Prompt:
All entries shown below must be given again word for word.

Record excerpts:
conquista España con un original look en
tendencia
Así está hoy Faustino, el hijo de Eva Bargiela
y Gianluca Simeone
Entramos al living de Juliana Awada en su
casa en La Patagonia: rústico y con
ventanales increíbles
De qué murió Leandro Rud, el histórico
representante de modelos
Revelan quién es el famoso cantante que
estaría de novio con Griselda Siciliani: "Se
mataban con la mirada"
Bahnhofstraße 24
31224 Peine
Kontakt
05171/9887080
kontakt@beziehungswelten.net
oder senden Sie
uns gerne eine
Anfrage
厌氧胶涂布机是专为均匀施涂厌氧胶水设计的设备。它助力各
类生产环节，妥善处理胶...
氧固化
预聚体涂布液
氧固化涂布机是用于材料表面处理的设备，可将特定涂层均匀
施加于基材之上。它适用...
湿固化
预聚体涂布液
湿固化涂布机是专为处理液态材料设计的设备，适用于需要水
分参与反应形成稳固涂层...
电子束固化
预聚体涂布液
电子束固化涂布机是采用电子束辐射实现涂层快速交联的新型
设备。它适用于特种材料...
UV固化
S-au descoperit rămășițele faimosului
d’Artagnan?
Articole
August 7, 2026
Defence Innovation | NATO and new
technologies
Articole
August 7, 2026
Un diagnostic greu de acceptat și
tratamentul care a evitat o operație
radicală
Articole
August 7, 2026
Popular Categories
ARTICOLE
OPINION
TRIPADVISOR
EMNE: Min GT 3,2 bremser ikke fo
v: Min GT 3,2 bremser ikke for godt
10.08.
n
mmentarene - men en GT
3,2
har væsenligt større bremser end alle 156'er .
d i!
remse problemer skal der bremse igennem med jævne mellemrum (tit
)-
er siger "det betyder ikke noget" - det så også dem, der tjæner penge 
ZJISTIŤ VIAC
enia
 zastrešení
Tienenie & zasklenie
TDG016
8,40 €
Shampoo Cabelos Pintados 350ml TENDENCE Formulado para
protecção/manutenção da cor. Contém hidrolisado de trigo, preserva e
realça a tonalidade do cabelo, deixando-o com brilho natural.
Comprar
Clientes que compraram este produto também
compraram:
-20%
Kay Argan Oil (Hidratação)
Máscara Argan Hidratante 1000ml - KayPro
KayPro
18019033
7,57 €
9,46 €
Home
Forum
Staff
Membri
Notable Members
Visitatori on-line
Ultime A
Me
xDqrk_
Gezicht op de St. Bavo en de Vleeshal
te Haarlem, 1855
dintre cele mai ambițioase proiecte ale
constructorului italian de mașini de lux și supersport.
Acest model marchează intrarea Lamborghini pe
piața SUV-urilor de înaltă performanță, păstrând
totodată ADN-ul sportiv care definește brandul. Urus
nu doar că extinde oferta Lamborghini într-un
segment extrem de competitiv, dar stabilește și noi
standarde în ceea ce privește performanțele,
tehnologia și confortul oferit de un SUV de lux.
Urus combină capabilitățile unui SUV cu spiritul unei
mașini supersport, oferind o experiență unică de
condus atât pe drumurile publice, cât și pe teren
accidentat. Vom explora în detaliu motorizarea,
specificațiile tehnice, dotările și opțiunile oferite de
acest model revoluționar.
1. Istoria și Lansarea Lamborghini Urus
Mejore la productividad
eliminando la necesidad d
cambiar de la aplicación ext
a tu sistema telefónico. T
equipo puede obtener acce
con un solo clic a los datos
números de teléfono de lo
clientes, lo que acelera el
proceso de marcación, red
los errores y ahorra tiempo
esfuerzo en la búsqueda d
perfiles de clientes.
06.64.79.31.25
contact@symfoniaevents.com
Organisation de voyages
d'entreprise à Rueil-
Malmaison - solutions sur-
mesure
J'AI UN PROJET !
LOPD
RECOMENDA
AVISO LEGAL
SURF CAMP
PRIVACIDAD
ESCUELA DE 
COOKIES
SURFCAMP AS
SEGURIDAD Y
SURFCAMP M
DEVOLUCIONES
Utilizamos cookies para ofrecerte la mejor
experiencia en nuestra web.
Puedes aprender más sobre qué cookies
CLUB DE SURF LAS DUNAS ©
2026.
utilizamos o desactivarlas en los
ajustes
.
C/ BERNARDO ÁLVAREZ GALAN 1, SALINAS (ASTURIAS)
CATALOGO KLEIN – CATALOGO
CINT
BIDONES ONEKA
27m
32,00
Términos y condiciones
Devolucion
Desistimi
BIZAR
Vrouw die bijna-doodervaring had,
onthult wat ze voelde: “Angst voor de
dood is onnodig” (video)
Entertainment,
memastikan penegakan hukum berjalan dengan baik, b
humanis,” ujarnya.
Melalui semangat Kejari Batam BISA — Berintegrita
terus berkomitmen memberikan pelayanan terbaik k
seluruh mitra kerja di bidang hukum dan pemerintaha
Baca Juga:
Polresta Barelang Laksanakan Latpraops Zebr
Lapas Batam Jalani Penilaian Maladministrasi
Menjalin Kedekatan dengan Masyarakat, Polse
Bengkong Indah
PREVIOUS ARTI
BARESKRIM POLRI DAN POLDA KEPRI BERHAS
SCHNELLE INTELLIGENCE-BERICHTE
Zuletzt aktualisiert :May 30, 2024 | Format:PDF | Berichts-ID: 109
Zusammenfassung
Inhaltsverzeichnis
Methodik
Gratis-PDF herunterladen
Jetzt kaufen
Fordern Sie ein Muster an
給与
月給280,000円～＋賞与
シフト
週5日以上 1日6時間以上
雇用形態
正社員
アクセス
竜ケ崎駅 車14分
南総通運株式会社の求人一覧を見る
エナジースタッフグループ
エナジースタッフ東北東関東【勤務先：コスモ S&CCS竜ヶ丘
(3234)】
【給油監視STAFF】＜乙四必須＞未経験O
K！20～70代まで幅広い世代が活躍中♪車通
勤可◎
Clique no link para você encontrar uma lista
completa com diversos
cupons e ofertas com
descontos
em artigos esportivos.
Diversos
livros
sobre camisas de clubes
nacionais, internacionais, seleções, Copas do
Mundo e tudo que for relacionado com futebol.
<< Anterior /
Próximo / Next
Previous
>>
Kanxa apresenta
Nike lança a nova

Written response:
conquista España con un original look en
tendencia
Así está hoy Faustino, el hijo de Eva Bargiela
y Gianluca Simeone
Entramos al living de Juliana Awada en su
casa en La Patagonia: rústico y con
ventanales increíbles
De qué murió Leandro Rud, el histórico
representante de modelos
Revelan quién es el famoso cantante que
estaría de novio con Griselda Siciliani: "Se
mataban con la mirada"
Bahnhofstraße 24
31224 Peine
Kontakt
05171/9887080
kontakt@beziehungswelten.net
oder senden Sie
uns gerne eine
Anfrage
厌氧胶涂布机是专为均匀施涂厌氧胶水设计的设备。它助力各
类生产环节，妥善处理胶...
氧固化
预聚体涂布液
氧固化涂布机是用于材料表面处理的设备，可将特定涂层均匀
施加于基材之上。它适用...
湿固化
预聚体涂布液
湿固化涂布机是专为处理液态材料设计的设备，适用于需要水
分参与反应形成稳固涂层...
电子束固化
预聚体涂布液
电子束固化涂布机是采用电子束辐射实现涂层快速交联的新型
设备。它适用于特种材料...
UV固化
S-au descoperit rămășițele faimosului
d’Artagnan?
Articole
August 7, 2026
Defence Innovation | NATO and new
technologies
Articole
August 7, 2026
Un diagnostic greu de acceptat și
tratamentul care a evitat o operație
radicală
Articole
August 7, 2026
Popular Categories
ARTICOLE
OPINION
TRIPADVISOR
EMNE: Min GT 3,2 bremser ikke fo
v: Min GT 3,2 bremser ikke for godt
10.08.
n
mmentarene - men en GT
3,2
har væsenligt større bremser end alle 156'er .
d i!
remse problemer skal der bremse igennem med jævne mellemrum (tit
)-
er siger "det betyder ikke noget" - det så også dem, der tjæner penge 
ZJISTIŤ VIAC
enia
 zastrešení
Tienenie & zasklenie
TDG016
8,40 €
Shampoo Cabelos Pintados 350ml TENDENCE Formulado para
protecção/manutenção da cor. Contém hidrolisado de trigo, preserva e
realça a tonalidade do cabelo, deixando-o com brilho natural.
Comprar
Clientes que compraram este produto também
compraram:
-20%
Kay Argan Oil (Hidratação)
Máscara Argan Hidratante 1000ml - KayPro
KayPro
18019033
7,57 €
9,46 €
Home
Forum
Staff
Membri
Notable Members
Visitatori on-line
Ultime A
Me
xDqrk_
Gezicht op de St. Bavo en de Vleeshal
te Haarlem, 1855
dintre cele mai ambițioase proiecte ale
constructorului italian de mașini de lux și supersport.
Acest model marchează intrarea Lamborghini pe
piața SUV-urilor de înaltă performanță, păstrând
totodată ADN-ul sportiv care definește brandul. Urus
nu doar că extinde oferta Lamborghini într-un
segment extrem de competitiv, dar stabilește și noi
standarde în ceea ce privește performanțele,
tehnologia și confortul oferit de un SUV de lux.
Urus combină capabilitățile unui SUV cu spiritul unei
mașini supersport, oferind o experiență unică de
condus atât pe drumurile publice, cât și pe teren
accidentat. Vom explora în detaliu motorizarea,
specificațiile tehnice, dotările și opțiunile oferite de
acest model revoluționar.
1. Istoria și Lansarea Lamborghini Urus
Mejore la productividad
eliminando la necesidad d
cambiar de la aplicación ext
a tu sistema telefónico. T
equipo puede obtener acce
con un solo clic a los datos
números de teléfono de lo
clientes, lo que acelera el
proceso de marcación, red
los errores y ahorra tiempo
esfuerzo en la búsqueda d
perfiles de clientes.
06.64.79.31.25
contact@symfoniaevents.com
Organisation de voyages
d'entreprise à Rueil-
Malmaison - solutions sur-
mesure
J'AI UN PROJET !
LOPD
RECOMENDA
AVISO LEGAL
SURF CAMP
PRIVACIDAD
ESCUELA DE 
COOKIES
SURFCAMP AS
SEGURIDAD Y
SURFCAMP M
DEVOLUCIONES
Utilizamos cookies para ofrecerte la mejor
experiencia en nuestra web.
Puedes aprender más sobre qué cookies
CLUB DE SURF LAS DUNAS ©
2026.
utilizamos o desactivarlas en los
ajustes
.
C/ BERNARDO ÁLVAREZ GALAN 1, SALINAS (ASTURIAS)
CATALOGO KLEIN – CATALOGO
CINT
BIDONES ONEKA
27m
32,00
Términos y condiciones
Devolucion
Desistimi
BIZAR
Vrouw die bijna-doodervaring had,
onthult wat ze voelde: “Angst voor de
dood is onnodig” (video)
Entertainment,
memastikan penegakan hukum berjalan dengan baik, b
humanis,” ujarnya.
Melalui semangat Kejari Batam BISA — Berintegrita
terus berkomitmen memberikan pelayanan terbaik k
seluruh mitra kerja di bidang hukum dan pemerintaha
Baca Juga:
Polresta Barelang Laksanakan Latpraops Zebr
Lapas Batam Jalani Penilaian Maladministrasi
Menjalin Kedekatan dengan Masyarakat, Polse
Bengkong Indah
PREVIOUS ARTI
BARESKRIM POLRI DAN POLDA KEPRI BERHAS
SCHNELLE INTELLIGENCE-BERICHTE
Zuletzt aktualisiert :May 30, 2024 | Format:PDF | Berichts-ID: 109
Zusammenfassung
Inhaltsverzeichnis
Methodik
Gratis-PDF herunterladen
Jetzt kaufen
Fordern Sie ein Muster an
給与
月給280,000円～＋賞与
シフト
週5日以上 1日6時間以上
雇用形態
正社員
アクセス
竜ケ崎駅 車14分
南総通運株式会社の求人一覧を見る
エナジースタッフグループ
エナジースタッフ東北東関東【勤務先：コスモ S&CCS竜ヶ丘
(3234)】
【給油監視STAFF】＜乙四必須＞未経験O
K！20～70代まで幅広い世代が活躍中♪車通
勤可◎
Clique no link para você encontrar uma lista
completa com diversos
cupons e ofertas com
descontos
em artigos esportivos.
Diversos
livros
sobre camisas de clubes
nacionais, internacionais, seleções, Copas do
Mundo e tudo que for relacionado com futebol.
<< Anterior /
Próximo / Next
Previous
>>
Kanxa apresenta
Nike lança a nova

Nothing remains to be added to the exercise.